Which Models of Decision Making Fit What Situations?

The other night in my UNESCO seminar we discussed some ethical issues raised in the context of that organization. I perceived among the students what might be a common problem -- discussing discussing decision making by an organization using the model of the individual's decision making. There are better ways.

UNESCO's Secretariat is charged with the implementation of some conventions. These multinational treaties are created by a process of negotiation among the foreign ministries of member nations and come into force when ratified by a sufficient number of states parties. The ratification usually requires legislative approval within the member nations. There exist approaches from political science and the study of international affairs which help to understand how agreement is reached in such legislative contexts.

Similarly, UNESCO's governing bodies, the 58 member Executive Board and the 193 member General Conference can be understood as legislative bodies, albeit complicated by the fact that the members of these bodies represent sovereign states, separated by the full spectrum of global cultural diversity.

UNESCO's Secretariat can be understood through the lens of organizational theory, since it is in fact a bureaucratic organization. Thus decisions are taken within the Secretariat by subgroups of the members of the staff, according to formal and informal processes, usually acting with incomplete information and influenced both by the rules set down by the governing bodies and the interests of the individual members of the Organization.

It may seem that UNESCO's program would be likely to present few ethical issues. Who would be opposed to education, science or culture?
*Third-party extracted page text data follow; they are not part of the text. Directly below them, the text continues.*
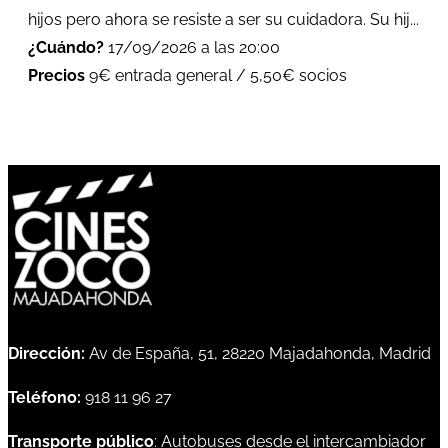
hijos pero ahora se resiste a ser su cuidadora. Su hij...
¿Cuándo?
17/09/2026 a las 20:00
Precios
9€ entrada general / 5,50€ socios
Dirección:
Av de España, 51, 28220 Majadahonda, Madrid
Teléfono:
918 11 96 27
Transporte público
: Autobuses desde el intercambiador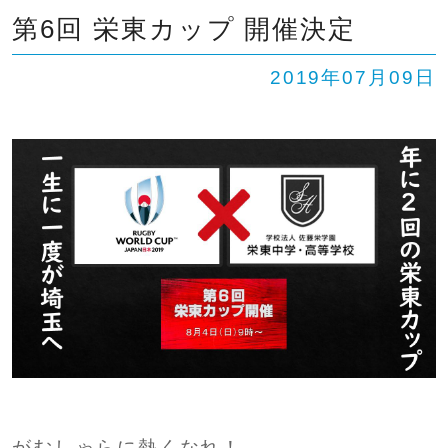
第6回 栄東カップ 開催決定
2019年07月09日
がむしゃらに熱くなれ！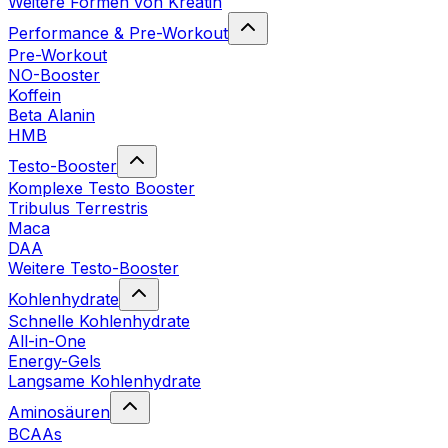
Weitere Formen von Kreatin
Performance & Pre-Workout
Pre-Workout
NO-Booster
Koffein
Beta Alanin
HMB
Testo-Booster
Komplexe Testo Booster
Tribulus Terrestris
Maca
DAA
Weitere Testo-Booster
Kohlenhydrate
Schnelle Kohlenhydrate
All-in-One
Energy-Gels
Langsame Kohlenhydrate
Aminosäuren
BCAAs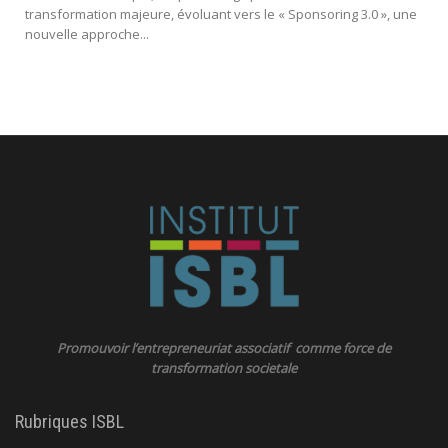
transformation majeure, évoluant vers le « Sponsoring 3.0 », une
nouvelle approche...
Promouvoir l’entrepreneuriat associatif comme force de
transformation societale
Rubriques ISBL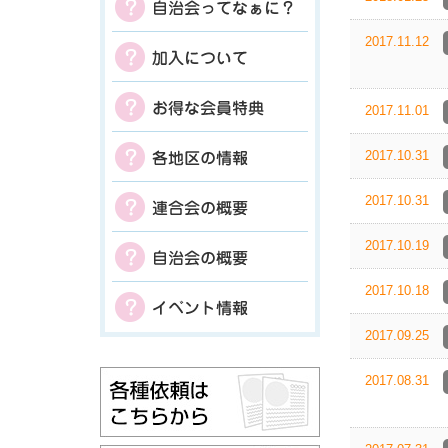
2017.11.12
2017.11.01
2017.10.31
2017.10.31
2017.10.19
2017.10.18
2017.09.25
2017.08.31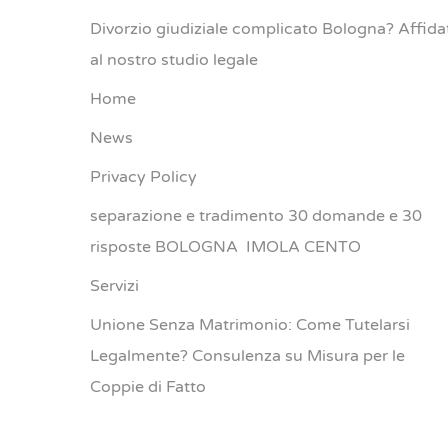
Divorzio giudiziale complicato Bologna? Affida
al nostro studio legale
Home
News
Privacy Policy
separazione e tradimento 30 domande e 30
risposte BOLOGNA IMOLA CENTO
Servizi
Unione Senza Matrimonio: Come Tutelarsi
Legalmente? Consulenza su Misura per le
Coppie di Fatto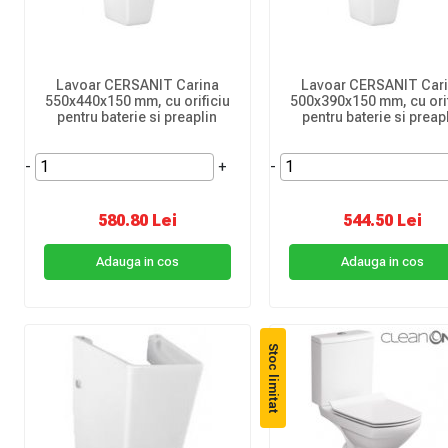
Lavoar CERSANIT Carina
Lavoar CERSANIT Car
550x440x150 mm, cu orificiu
500x390x150 mm, cu orif
pentru baterie si preaplin
pentru baterie si preap
-
+
-
580.80 Lei
544.50 Lei
Adauga in cos
Adauga in cos
Stoc limitat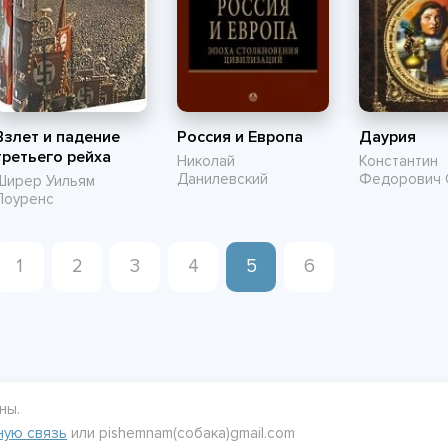
Взлет и падение
Россия и Европа
Даурия
третьего рейха
Николай
Константин
Данилевский
Федорович 
Ширер Уильям
Лоуренс
1
2
3
4
5
6
ны.
ную связь
или pishemnam(собака)gmail.com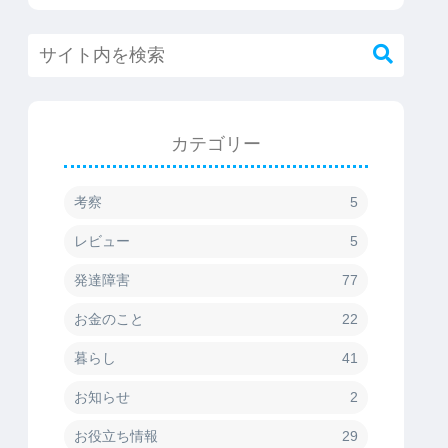
カテゴリー
考察
5
レビュー
5
発達障害
77
お金のこと
22
暮らし
41
お知らせ
2
お役立ち情報
29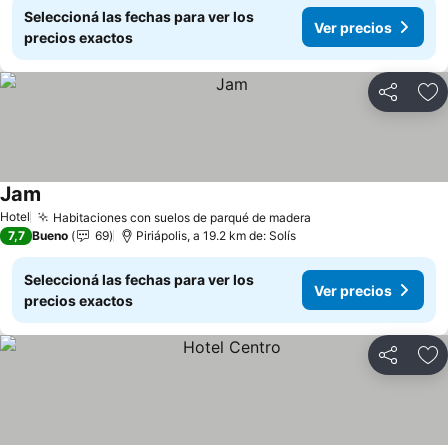
Seleccioná las fechas para ver los
Ver precios
precios exactos
Compartir
Añ
Jam
Hotel
Habitaciones con suelos de parqué de madera
7,7
Bueno
69
Piriápolis, a 19.2 km de: Solís
Seleccioná las fechas para ver los
Ver precios
precios exactos
Compartir
Añ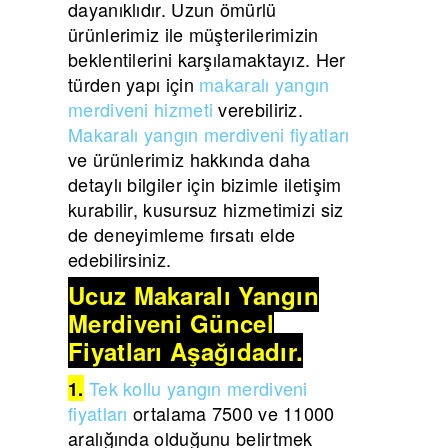
dayanıklıdır. Uzun ömürlü
ürünlerimiz ile müşterilerimizin
beklentilerini karşılamaktayız. Her
türden yapı için
makaralı yangın
merdiveni hizmeti
verebiliriz.
Makaralı yangın merdiveni fiyatları
ve ürünlerimiz hakkında daha
detaylı bilgiler için bizimle iletişim
kurabilir, kusursuz hizmetimizi siz
de deneyimleme fırsatı elde
edebilirsiniz.
Ucuz Makaralı Yangın
Merdiveni Güncel
Fiyatları Aşağıdadır.
Tek kollu yangın merdiveni
1.
fiyatları
ortalama 7500 ve 11000
aralığında olduğunu belirtmek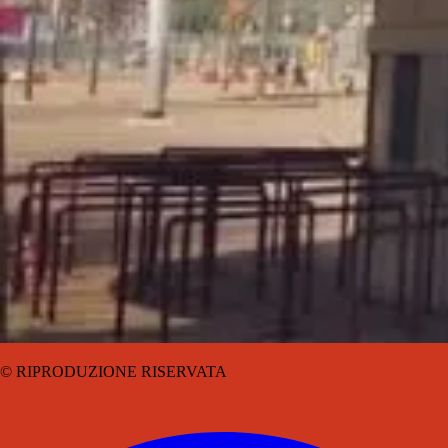
© RIPRODUZIONE RISERVATA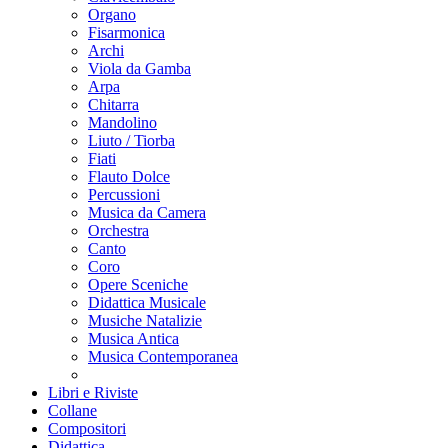
Organo
Fisarmonica
Archi
Viola da Gamba
Arpa
Chitarra
Mandolino
Liuto / Tiorba
Fiati
Flauto Dolce
Percussioni
Musica da Camera
Orchestra
Canto
Coro
Opere Sceniche
Didattica Musicale
Musiche Natalizie
Musica Antica
Musica Contemporanea
Libri e Riviste
Collane
Compositori
Didattica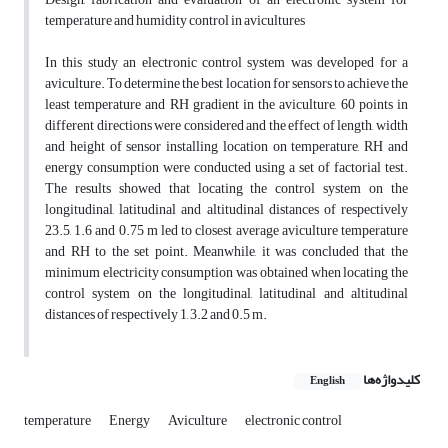
temperature and humidity control in avicultures
In this study an electronic control system was developed for a
aviculture. To determine the best location for sensors to achieve the
least temperature and RH gradient in the aviculture, 60 points in
different directions were considered and the effect of length, width
and height of sensor installing location on temperature, RH and
energy consumption were conducted using a set of factorial test.
The results showed that locating the control system on the
longitudinal, latitudinal and altitudinal distances of respectively
23.5, 1.6 and 0.75 m led to closest average aviculture temperature
and RH to the set point. Meanwhile, it was concluded that the
minimum electricity consumption was obtained when locating the
control system on the longitudinal, latitudinal and altitudinal
distances of respectively 1, 3.2 and 0.5 m.
کلیدواژه‌ها
English
temperature
Energy
Aviculture
electronic control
Indeed, for the vast majority of staff members most of the time will not be faced by any greater ethical issues than were they to be working in a supermarket or a bank.

There are counterexamples. Consider UNESCO's theme of HIV/AIDS education. The Secretariat was instructed by its governing bodies to deal with this issue, including helping member states develop capacities for such education. Since high risk groups for HIV infection include sex workers, homosexuals and young people engaging in sexual activity, educational approaches to high risk groups may be expected to raise ethical issues for some members of the Secretariat, especially when they are working with cultures quite different from their own. Indeed, similar examples could be raised for the science and culture programs.

We have come full circle. For the international civil servant working in the UNESCO Secretariat facing an ethical decision, the entire structure of theory of ethical and personal decision making can be brought to bear.